Des espaces dédiés au vivre ensemble…

À l’école, les espaces scolaires dédiés au vivre ensemble jouent un rôle essentiel dans le processus de socialisation des utilisateurs: cours de récréations, foyers, endroits de détente… sont des lieux de rencontres et d’échanges. Ils favorisent une citoyenneté active, développent le respect de l’autre et la tolérance.
Ces espaces peuvent être officiellement acceptés ou seulement tolérés, parfois à la marge des lieux autorisés. Dans ce cas, ils sont perçus comme des failles, des endroits de transgression, dans lesquels s’engouffrent avec délectation des jeunes qui souhaitent échapper au regard de l’adulte, à la surveillance perçue comme une atteinte insupportable à leur liberté. Aussi la recherche d’endroits improbables, de recoins dissimulés qui échappent à la surveillance de l’adulte est-elle une activité très appréciée.
Qu’ils soient à la vue de tous ou dissimulés, tous les espaces qui facilitent les rencontres sont les vecteurs essentiels de la régulation sociale de l’école. Il est donc indispensable d’imaginer des installations et des aménagements diversifiés qui les favorisent. Mais, est-ce suffisant ? Existe-t-il d’autres demandes ?

… et à la parole

Pour avoir des réponses significatives, plus de huit cents jeunes de la sixième à la terminale (collèges, lycées généraux et technologiques ou professionnels) ont été questionnés sur leurs activités durant les temps de détente (récréations, pause méridienne…). Si celles-ci diffèrent selon les âges et les sexes, l’une d’entre elles est largement partagée. 90 % des garçons et des filles de tous âges déclarent « échanger avec un ou plusieurs camarades ».
L’importance de la parole dans le processus de socialisation n’est pas une surprise. Elle est utilisée dans de nombreuses situations : apaiser des conflits, construire un groupe avec son langage spécifique, se forger une identité au sein de celui-ci, initier des relations plus intimes…
Les espaces communs devraient donc être aménagés pour favoriser cette demande unanime. Quand les concepteurs adultes oublient de prévoir dans l’espace scolaire ces lieux d’échanges de paroles, les jeunes prennent spontanément le relais.

S’approprier un espace

Dans un collège de Châtillon-le-Duc en Franche-Comté, l’architecte a créé dans le hall d’entrée un escalier qui relie les niveaux. L’espace sous l’escalier n’a visiblement pas été aménagé par l’architecte, et pourtant des élèves s’y installent car il présente une configuration intéressante : il est protégé, à l’écart de la circulation. Ouvert sur le hall, ce lieu est néanmoins sous le regard des adultes chargés de la sécurité et de la surveillance. Les jeunes peuvent l’investir ou le quitter à tout moment, rester debout ou s’assoir de façon décontractée. Prenant acte de cette situation, les responsables de l’établissement ont validé le lieu en faisant installer un tapis pour éviter le contact direct avec le sol ; les élèves ont créé un territoire qui contribue au bien-être dans le collège, profitant d’un espace ignoré dans le projet initial.

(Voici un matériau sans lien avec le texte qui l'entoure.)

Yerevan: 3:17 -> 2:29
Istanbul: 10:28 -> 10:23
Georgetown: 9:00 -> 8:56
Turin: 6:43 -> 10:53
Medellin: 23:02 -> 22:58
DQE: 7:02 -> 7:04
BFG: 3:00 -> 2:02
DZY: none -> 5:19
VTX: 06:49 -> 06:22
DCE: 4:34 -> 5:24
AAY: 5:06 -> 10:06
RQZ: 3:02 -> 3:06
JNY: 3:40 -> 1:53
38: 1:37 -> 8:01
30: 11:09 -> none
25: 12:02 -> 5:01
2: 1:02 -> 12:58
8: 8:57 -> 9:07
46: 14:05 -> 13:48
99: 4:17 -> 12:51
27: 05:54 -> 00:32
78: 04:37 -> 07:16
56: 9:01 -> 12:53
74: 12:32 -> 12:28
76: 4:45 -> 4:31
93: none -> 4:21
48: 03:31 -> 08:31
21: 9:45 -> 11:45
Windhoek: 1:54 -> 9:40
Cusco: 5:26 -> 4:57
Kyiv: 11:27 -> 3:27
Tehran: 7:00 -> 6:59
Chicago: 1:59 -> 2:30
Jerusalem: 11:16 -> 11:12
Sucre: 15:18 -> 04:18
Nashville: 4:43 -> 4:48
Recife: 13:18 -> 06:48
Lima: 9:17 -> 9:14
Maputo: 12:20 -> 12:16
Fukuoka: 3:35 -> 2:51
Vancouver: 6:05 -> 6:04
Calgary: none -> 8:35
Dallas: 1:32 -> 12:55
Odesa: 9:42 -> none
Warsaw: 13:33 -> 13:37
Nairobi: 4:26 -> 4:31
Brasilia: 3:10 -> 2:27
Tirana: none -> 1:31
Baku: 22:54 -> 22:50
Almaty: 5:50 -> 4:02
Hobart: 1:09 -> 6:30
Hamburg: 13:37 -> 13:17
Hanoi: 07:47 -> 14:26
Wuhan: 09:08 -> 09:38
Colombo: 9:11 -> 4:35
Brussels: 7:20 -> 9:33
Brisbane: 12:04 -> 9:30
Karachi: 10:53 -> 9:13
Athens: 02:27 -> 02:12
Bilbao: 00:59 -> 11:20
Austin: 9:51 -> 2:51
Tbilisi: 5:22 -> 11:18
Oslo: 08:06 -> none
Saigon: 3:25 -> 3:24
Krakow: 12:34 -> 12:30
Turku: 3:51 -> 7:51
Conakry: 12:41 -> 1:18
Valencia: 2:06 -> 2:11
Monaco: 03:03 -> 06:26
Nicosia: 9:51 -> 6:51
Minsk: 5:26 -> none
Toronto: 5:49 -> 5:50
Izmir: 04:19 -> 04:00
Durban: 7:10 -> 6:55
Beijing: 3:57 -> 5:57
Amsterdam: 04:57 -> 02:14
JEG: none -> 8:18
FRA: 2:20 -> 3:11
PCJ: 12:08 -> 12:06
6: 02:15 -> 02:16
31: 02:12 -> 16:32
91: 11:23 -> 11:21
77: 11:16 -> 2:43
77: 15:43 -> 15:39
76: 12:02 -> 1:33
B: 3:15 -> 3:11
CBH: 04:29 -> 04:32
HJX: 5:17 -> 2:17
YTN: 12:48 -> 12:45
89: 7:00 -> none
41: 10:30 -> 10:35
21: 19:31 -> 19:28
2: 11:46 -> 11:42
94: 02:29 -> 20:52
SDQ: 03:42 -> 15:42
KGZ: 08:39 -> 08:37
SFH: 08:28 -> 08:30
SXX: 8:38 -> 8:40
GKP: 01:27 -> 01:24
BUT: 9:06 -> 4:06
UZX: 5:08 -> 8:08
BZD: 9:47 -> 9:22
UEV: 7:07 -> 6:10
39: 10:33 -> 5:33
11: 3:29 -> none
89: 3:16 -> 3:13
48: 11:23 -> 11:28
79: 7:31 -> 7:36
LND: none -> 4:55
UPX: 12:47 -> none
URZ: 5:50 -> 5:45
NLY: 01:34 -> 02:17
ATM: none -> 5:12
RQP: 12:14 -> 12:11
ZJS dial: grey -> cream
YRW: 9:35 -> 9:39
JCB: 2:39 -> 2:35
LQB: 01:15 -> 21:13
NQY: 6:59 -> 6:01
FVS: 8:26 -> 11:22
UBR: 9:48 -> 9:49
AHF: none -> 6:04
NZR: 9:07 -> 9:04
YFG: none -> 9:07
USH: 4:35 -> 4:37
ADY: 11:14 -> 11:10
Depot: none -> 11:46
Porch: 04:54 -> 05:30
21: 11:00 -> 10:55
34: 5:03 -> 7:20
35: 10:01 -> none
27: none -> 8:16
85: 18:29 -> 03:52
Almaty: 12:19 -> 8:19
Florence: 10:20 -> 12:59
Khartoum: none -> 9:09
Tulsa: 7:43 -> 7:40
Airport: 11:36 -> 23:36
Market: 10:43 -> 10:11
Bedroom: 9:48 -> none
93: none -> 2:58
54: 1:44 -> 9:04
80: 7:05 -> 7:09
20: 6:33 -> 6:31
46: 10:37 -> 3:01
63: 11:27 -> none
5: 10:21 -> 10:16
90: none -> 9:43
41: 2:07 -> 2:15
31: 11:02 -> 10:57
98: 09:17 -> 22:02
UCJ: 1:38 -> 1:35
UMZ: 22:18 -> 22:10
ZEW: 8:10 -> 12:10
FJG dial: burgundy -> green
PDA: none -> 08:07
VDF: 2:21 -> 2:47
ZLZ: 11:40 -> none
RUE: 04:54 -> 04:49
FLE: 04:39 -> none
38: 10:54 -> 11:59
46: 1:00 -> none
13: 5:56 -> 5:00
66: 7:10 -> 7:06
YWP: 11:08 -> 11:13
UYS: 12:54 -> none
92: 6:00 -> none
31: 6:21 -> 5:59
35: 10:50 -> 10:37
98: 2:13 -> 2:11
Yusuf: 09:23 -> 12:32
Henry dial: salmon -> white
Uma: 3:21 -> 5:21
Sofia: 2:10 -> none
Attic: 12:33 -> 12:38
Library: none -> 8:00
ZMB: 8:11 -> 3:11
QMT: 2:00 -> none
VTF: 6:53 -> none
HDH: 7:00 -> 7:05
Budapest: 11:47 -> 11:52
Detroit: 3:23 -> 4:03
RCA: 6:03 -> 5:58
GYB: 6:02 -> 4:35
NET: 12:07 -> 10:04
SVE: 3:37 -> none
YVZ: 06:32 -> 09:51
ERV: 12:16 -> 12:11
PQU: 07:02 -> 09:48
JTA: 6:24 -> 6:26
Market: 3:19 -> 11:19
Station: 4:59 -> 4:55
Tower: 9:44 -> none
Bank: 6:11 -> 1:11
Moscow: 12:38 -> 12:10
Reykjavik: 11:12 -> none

Répondre à une demande d’utilisateurs

photographie d'un lycée
Réclamée par les lycéens, l’agora est un lieu de rencontres, d’échanges, de rendez-vous et de travail © M. Mazalto, lycée Jacques Prévert, Pont-Audemer

Le lycée Jacques Prévert de Pont-Audemer construit au début des années quatre-vingt pour quatre cents élèves a bénéficié d’un nouveau bâtiment pour répondre à une augmentation démographique. La construction initiale comprenait une agora. Les architectes ont voulu la combler, estimant cet endroit dangereux. Ils avaient sous-estimé l’importance de ce lieu de rencontres, d’échanges, de rendez-vous, de travail. Consultés, les utilisateurs ont tous refusé la proposition et, à l’inverse, ont souhaité qu’un aménagement similaire soit créé dans l’extension. À l’écoute des utilisateurs, les architectes ont proposé une agora new look à base de gradins cubes de différents niveaux, qui donne entière satisfaction car elle favorise le vivre ensemble dans un espace commun de l’établissement.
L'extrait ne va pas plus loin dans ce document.